#### TEXT UNDER STUDY:
Marc Goodman is one of the world’s leading authorities on global security and the New York Times Bestselling author of Future Crimes: Inside the Digital Underground and the Battle for Our Connected World —selected by the Washington Post as one of the 10 Best Books of 2015 and by Amazon.com as the best book of 2015 in Business & Investing. Goodman founded the Future Crimes Institute to inspire and educate others on the security and risk implications of newly emerging technologies. He also serves as the Global Security Advisor and Chair for Policy and Law at Silicon Valley’s Singularity University, a NASA and Google sponsored educational venture dedicated to using advanced science and technology to address humanity’s biggest challenges.

#### DATASET EXCERPT:
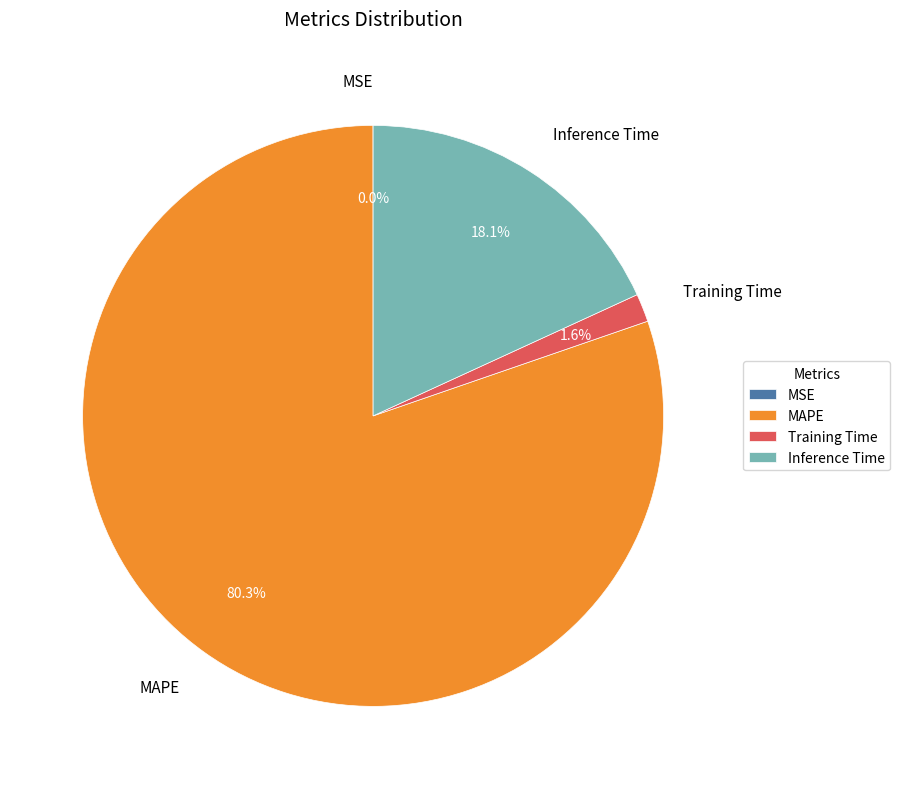

Which slice is the largest?

MAPE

#### TASK TO COMPLETE:
Resume the biography of Marc Goodman from its final sentence, writing the next part in the same style.

#### ANSWER FOR THIS EXERCISE:
Beginning his career as a police officer, over the past twenty years Marc Goodman has built his expertise in next generation security threats such as cyber crime, cyber terrorism and information warfare through work with INTERPOL, the United Nations, NATO, the Los Angeles Police Department and the U.S. Government. For over a decade, Goodman trained numerous expert working groups on technological security threats while serving as a Senior Advisor to INTERPOL’s Steering Committee on Information Technology Crime. He has worked with various UN entities and was asked by the Secretary General of the United Nations International Telecommunications Union (ITU) to join his High Level Experts Group on Global Cybersecurity.

 

Crime has changed drastically over the last few decades. One major change is the ‘location’ factor. Previously, crime was local – a bank robber or a car thief who lived locally, committed the crime locally. Now, the internet has changed that and the location of the crime can happen anywhere. For example, someone in Russia can attack someone in San Francisco. This requires law enforcement to work very differently. “You no longer have co-location of victim, criminal and evidence.” This factor has broken the criminal enforcement system.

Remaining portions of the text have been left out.